Dans le cadre de l’élaboration des programmes de parcs du Nunavut, la Division des parcs et des endroits spéciaux du ministère de l’Environnement examine la faisabilité d’un projet prévoyant, d’une part, l’aménagement d’une ou plusieurs attractions dans l’agglomération de Coral Harbour, lesquelles constitueraient des points de mire pour la protection et la préservation du patrimoine naturel et culturel de la région et, d’autre part, l’enrichissement des possibilités de développement récréatif, touristique et économique.
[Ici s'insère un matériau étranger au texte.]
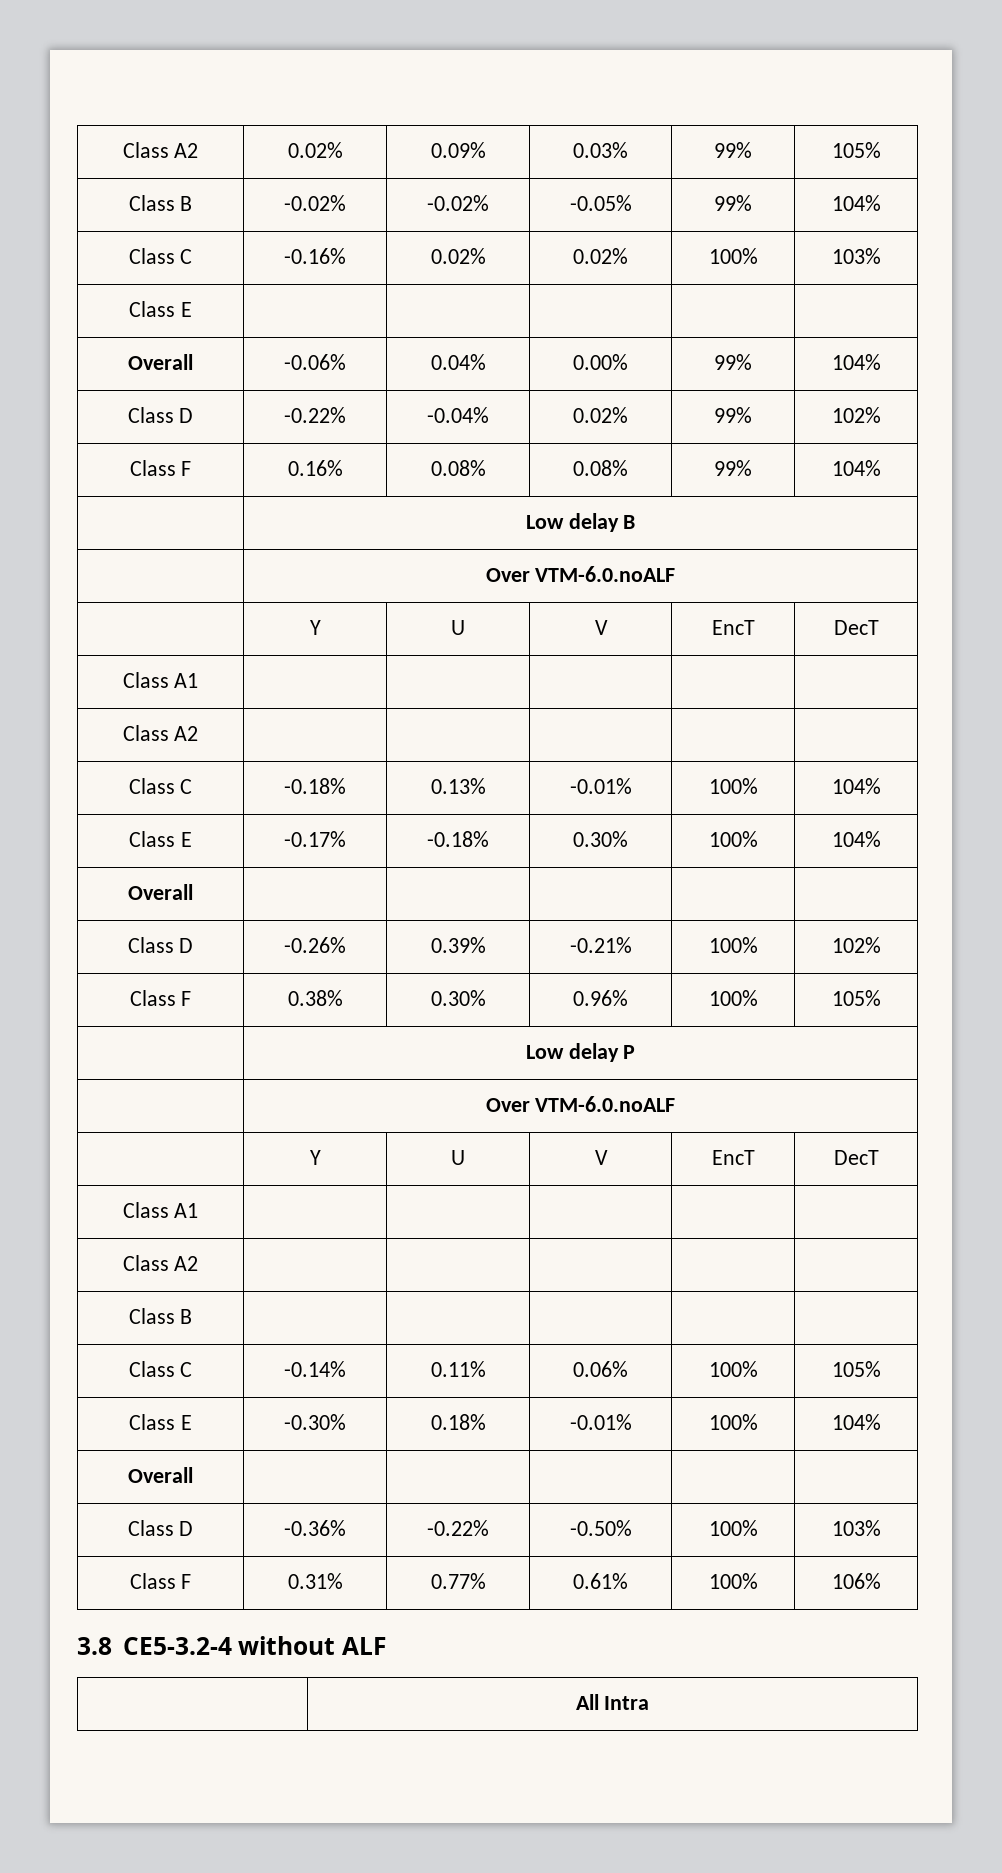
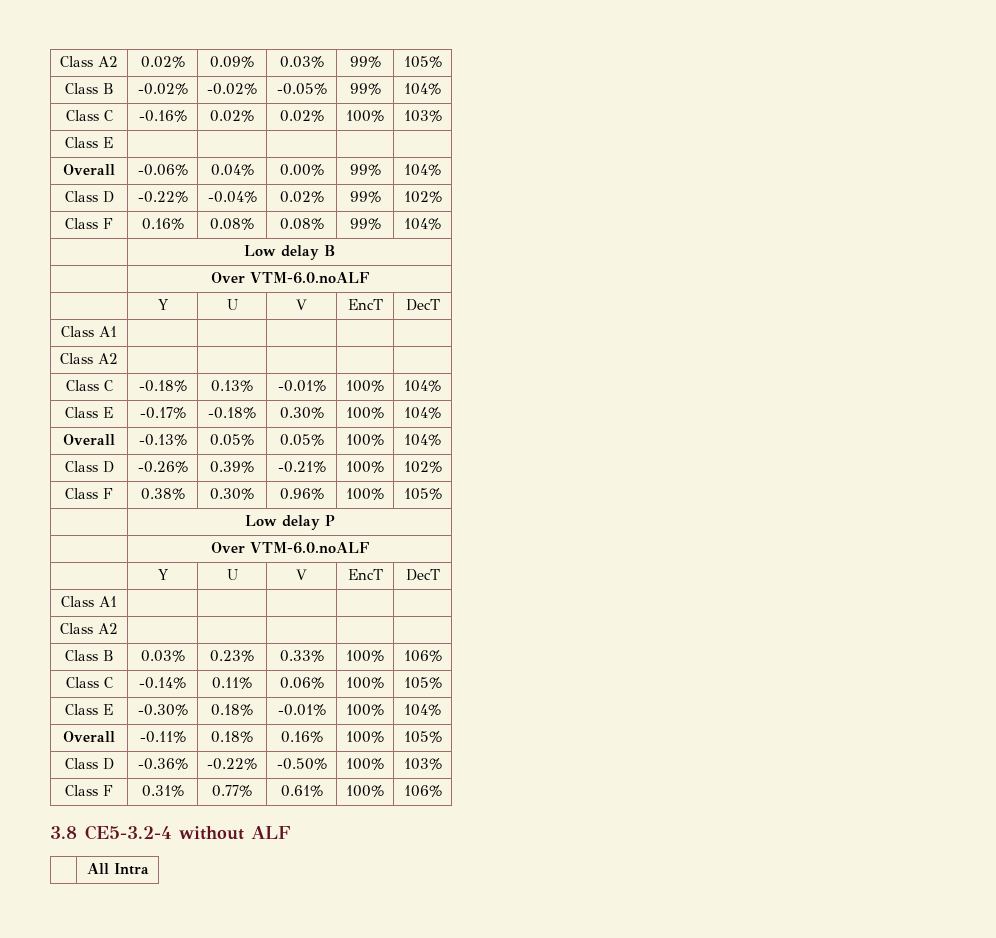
(193, 892) | | | | -> [138,434,187,446] [210,434,254,446] [279,434,324,446] [346,434,384,446] [404,434,441,446] -0.13% | 0.05% | 0.05% | 100% | 104%
(193, 1316) | | | | -> [140,650,185,662] [210,650,254,662] [279,650,324,662] [346,650,384,662] [403,650,442,662] 0.03% | 0.23% | 0.33% | 100% | 106%
(193, 1475) | | | | -> [139,731,186,743] [211,731,253,743] [280,731,323,743] [346,731,384,743] [403,731,442,743] -0.11% | 0.18% | 0.16% | 100% | 105%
Coral Harbour (Salliq) est reconnue comme la porte d’accès aux incroyables ressources fauniques — morses, bélugas, phoques, ours polaires, oiseaux migrateurs et autres — qu’offre l’île de Southampton, au nord de la baie d’Hudson. L’agglomération tire son nom des coraux fossilisés découverts dans le port ainsi que près du ruisseau Fossil. La faune de cette région procure non seulement l’inspiration, mais aussi les fournitures nécessaires à la création d’œuvres d’art et de produits d’artisanat, notamment de l’ivoire, des fanons de baleine et du phoque. En outre, Coral Harbour se trouve à proximité immédiate de refuges d’oiseaux migrateurs tels que le Refuge de la baie Est (soixante‑dix kilomètres à l’est) et le Refuge Harry Gibbons (cent quarante kilomètres au sud-ouest). Située à cent trente kilomètres au sud de Coral Harbour, l’île Coats offre également des possibilités pour l’observation d’oiseaux.

Dans les environs de Coral Harbour, on a recensé de possibles zones pour l’établissement de parcs, à savoir : les chutes Kirchoffer (quinze kilomètres à l’ouest), qui offrent un paysage et une faune remarquables (renards, caribous et harfangs des neiges) ; l’île North Coats/Bencas (cent cinquante kilomètres au sud), qui se distingue par sa faune, ses paysages et ses sites archéologiques ; de même que la pointe Native (soixante‑cinq kilomètres au sud‑est), un vaste site archéologique surnommé « la ville perdue Nord », lieu de résidence inuit de longue date qui a été fréquenté jusque dans les années 1960. Là se trouvent les vestiges d’anciennes huttes de terre érigées par les premiers habitants de l’île, membres du peuple Sallirmiut. À la fin du dix‑neuvième siècle, ces derniers ont croisé les chasseurs de baleine d’Europe et des États‑Unis, qui exploitaient les eaux côtières de l’île de Southampton. Décimés par les maladies, les Sallirmiut ont disparu en 1903, mais leurs légendes et les vestiges de leur campement à la pointe Native témoignent encore de leur culture. En 1924, un chasseur local a dirigé l’établissement d’un poste de traite de la Compagnie de la Baie d’Hudson sur l’île de Southampton, là où s’étend aujourd’hui Coral Harbour. Agissant comme pôle d’attraction pour les Inuits de toute la baie d’Hudson, ce poste s’est vite trouvé au cœur d’un établissement. Pendant la Seconde Guerre mondiale, les États‑Unis ont installé là une base militaire qui a vu le va‑et-vient des avions pour l’Europe. Par la suite, la base a servi de dépôt pendant la construction des stations du réseau d’alerte avancé dans l’Extrême-Arctique.